ZABA is a website that acts as a portal to public and commercial databases. By combing the power of the Internet and relational databases ZABA has made a tremendous amount of information freely available. Indeed, the word ZABA is from the Greek word, "tzaba", meaning "free" or "at no cost." A free search will likely provide your home address, telephone number and possibly your date of birth. And, for a small fee someone can obtain extensive information about you.

Click here to find yourself on ZABA (www.zabasearch.com)

After you visit the site and found out how much information is available about you and your family, come back and look at several steps you can take to limit the amount of information floating on the net about you.


Open a post office box. Have as much of your mail as possible directed to the post office box. Be sure you have credit card statements, utility bills and magazine subscriptions come to the box. This is probably the most effective and least expensive long term solution.
An unlisted number isn't an unknown number. It is simply not in directory assistance or in the telephone book. It can be obtained. And, most of the time, you give it out. Especially when you fill out applications, etc. Get a new unlisted number for your home. Obtain caller identification technology and only give the number out to friends and relatives. Consider using a cellular telephone number, with the bill going to your post office box, as a means of controlling
the number of people and organizations who have your telephone number.
Do not fill out any form, for any company or organization that does not have a privacy policy. Make sure that they will not sell your information. If they do not have such a policy in place, do business with another firm.
You can try to file a written request with information providers, asking that your information be kept private or deleted from their database. Some will comply, many will not.
Start a family trust and conduct your business through that trust. If you are in a position to do so, you might also consider a corporation or DBA as a means to control the flow of your personal information.
Buy a shredder. Shred all credit card, mortgage reduction, charity solicitation and any mail that has your personal information on it.
Of course, bookmark ZABA. Its not going away and is an excellent resource for conducting investigations!

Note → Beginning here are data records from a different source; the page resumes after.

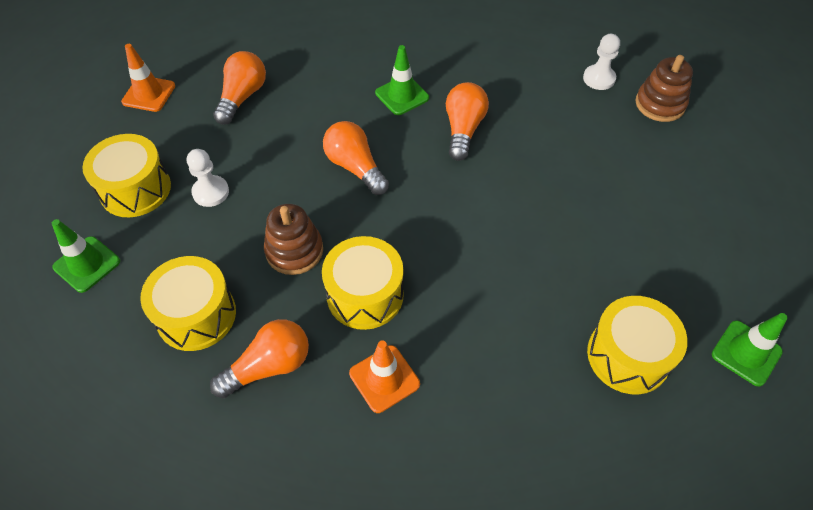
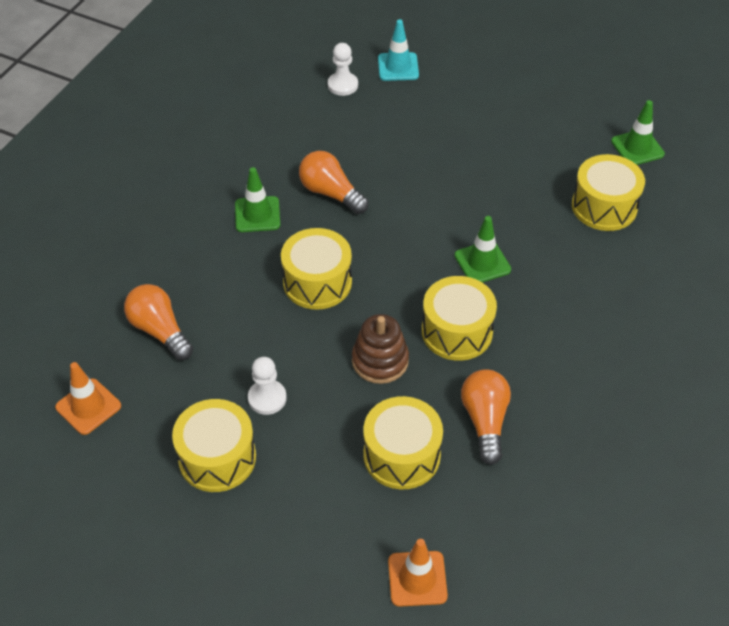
camera: 60 degrees left, 5 degrees down
(87, 264) = (285, 525): green traffic cone -> green traffic cone (482, 262)
(355, 167) = (317, 282): orange light bulb -> yellow drum
(384, 378) = (540, 351): orange traffic cone -> orange traffic cone (417, 579)
(660, 104) = (398, 67): brown stacking toy -> turquoise traffic cone

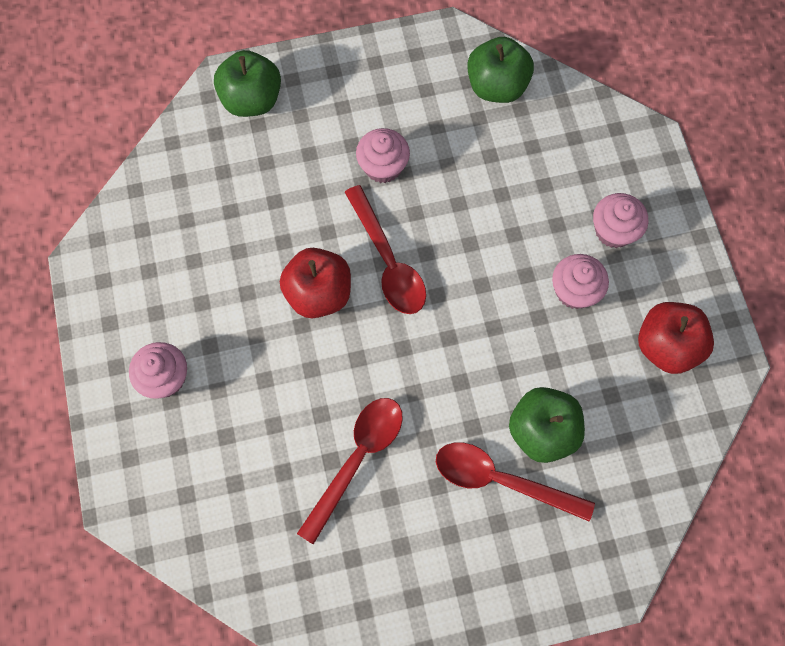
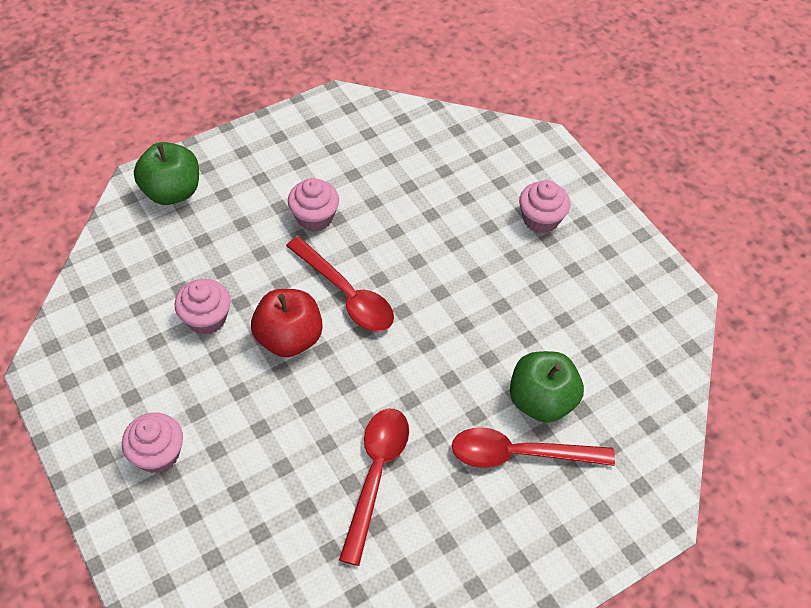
camera: 20 degrees left, 15 degrees down
(497, 86) = (395, 131): green apple -> none
(574, 291) = (525, 276): pink cupcake -> pink cupcake (206, 318)
(667, 346) = (623, 300): red apple -> none

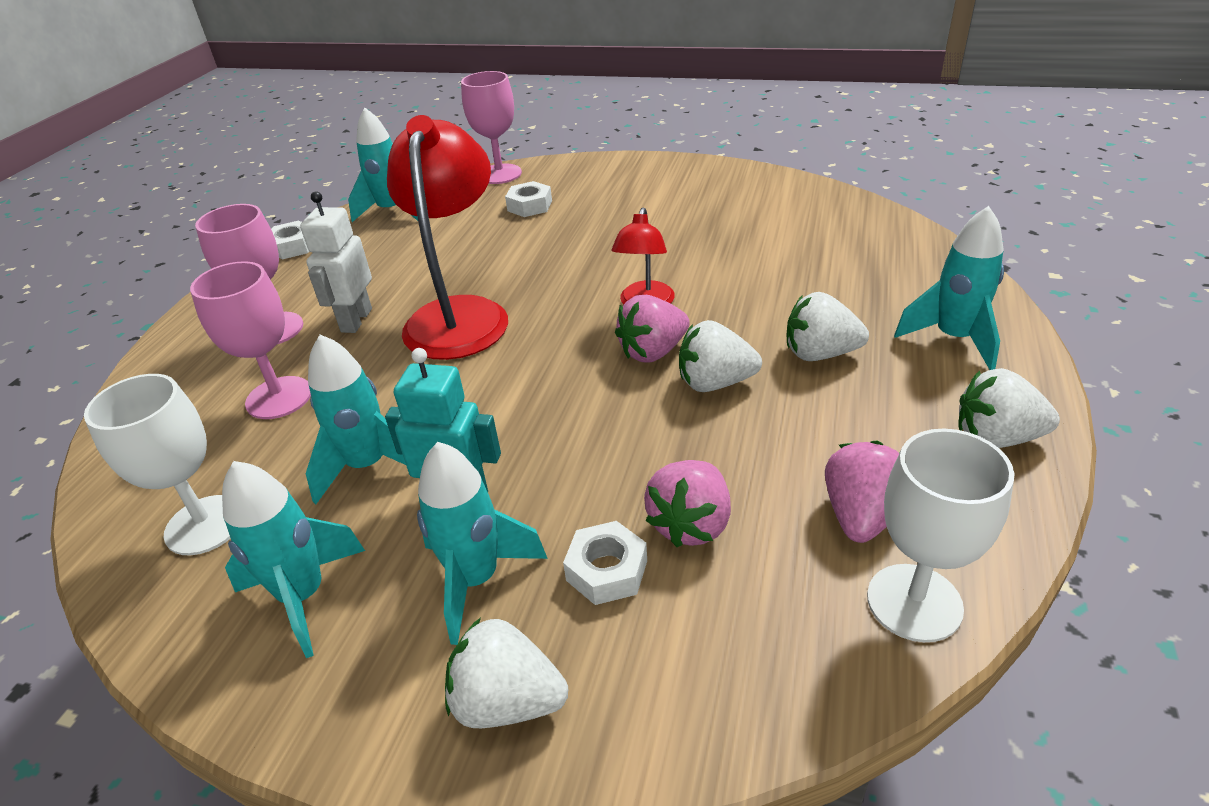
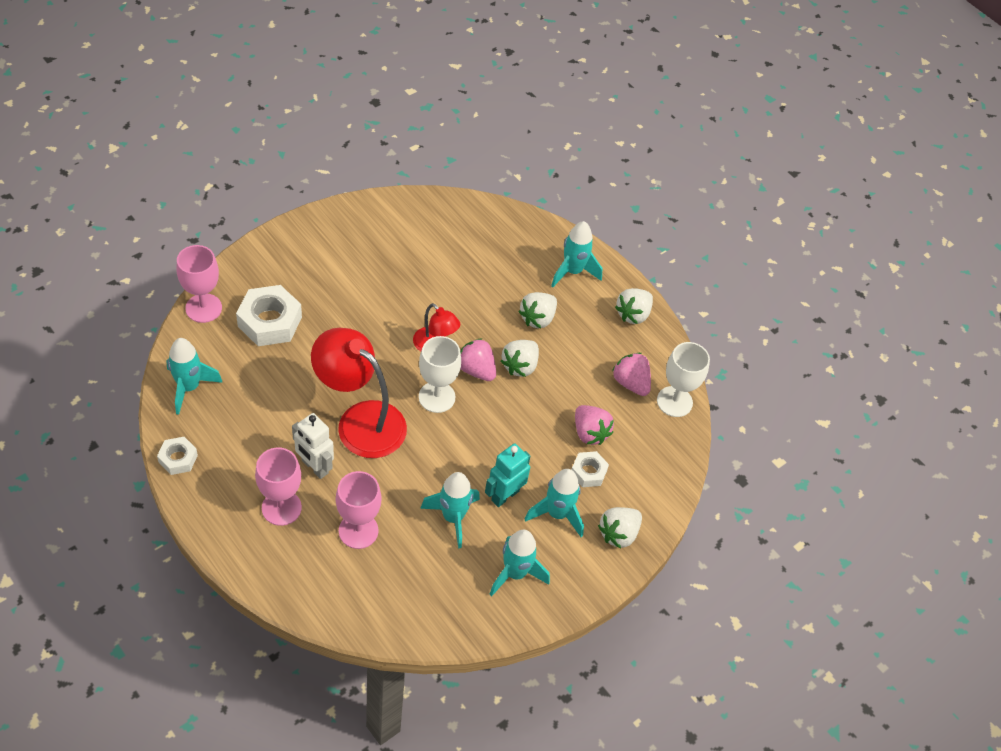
camera: 65 degrees left, 15 degrees up
(205, 525) = (436, 594): white goblet -> white goblet (437, 397)
(529, 206) = (269, 322): white nut -> white nut, size x1.80
(653, 352) = (476, 370): pink strawberry -> pink strawberry turned 135 degrees clockwise

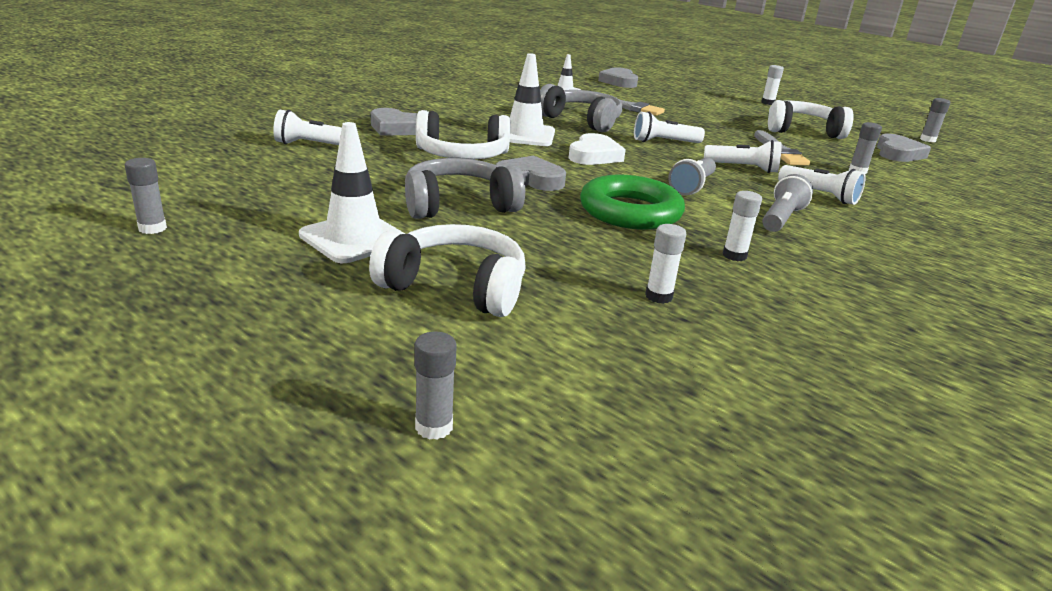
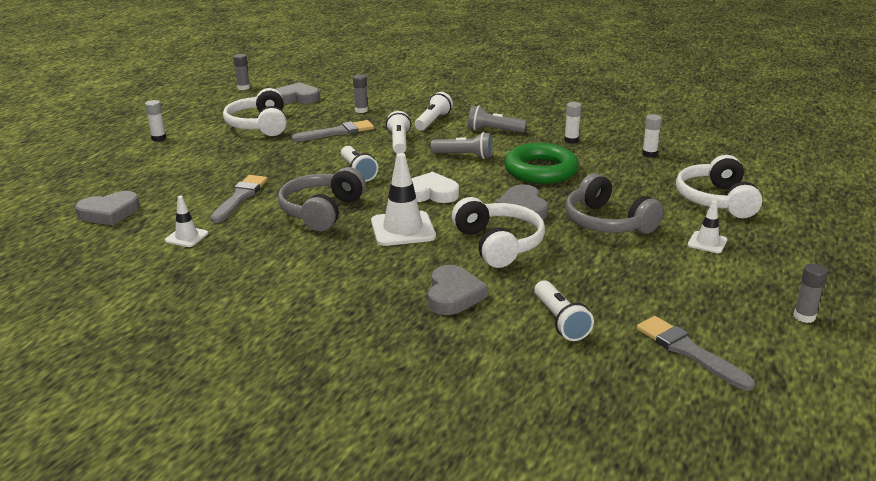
camera: 105 degrees left, 0 degrees up
(202, 168) = (689, 351): none -> grey brush
(354, 238) = (707, 242): white traffic cone -> white traffic cone, size x0.55
(434, 427) = (821, 182): grey glue stick -> none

Raymond current major project is co-authoring the upcoming book, "Homeland Security and the New Threats of Global Terrorism: From Cold War to Flaming-Hot War (Prentice Hall, February 2007)" with Major General Dror Itzhaki, Israeli Security Agency (ret), a senior Israeli expert on security, protection, operations and prevention of criminal and terror acts and Dr. Reuven Paz, Ph.D., an Israeli expert on militant and radical Islam and Islamist movements. Additionally, his is in contract negotiations on a third book - An Introduction to Policing. You can view Lieutenant Foster's Complete CV Here. Lieutenant Foster can be reached at [email protected] or through the website at www.hitechcj.com


----------



## texdep (Aug 28, 2003)

Tried it. Most of the data on me is 5-10yrs old. 
I'm not too impressed


----------



## K9Vinny (Sep 25, 2005)

Several people in my agency have written to Zaba requesting that their information be purged. To date, nothing has been done by them. Also, I noticed that Zaba seems to be a name search only, so unless your name is Tonto Jerolowitski, your name and info will be mixed with the other huddled masses.


----------



## SOT (Jul 30, 2004)

I tried it , being state specific and the information is barely right with regards to location and phone number and certainly WAY off base re: :asl:


----------



## Pacman (Aug 29, 2005)

To request a removal from Zabasearch's database... email [email protected]


----------



## no$.10 (Oct 18, 2005)

I am actually listed at a home that my husband owned several years before we met. Not much to wrry about, IMHO


----------



## topcop14 (Jul 13, 2004)

Scary;

I am very careful with all my personal information. However 3 of my past addresses as well as my current one show up. 
:wow:


----------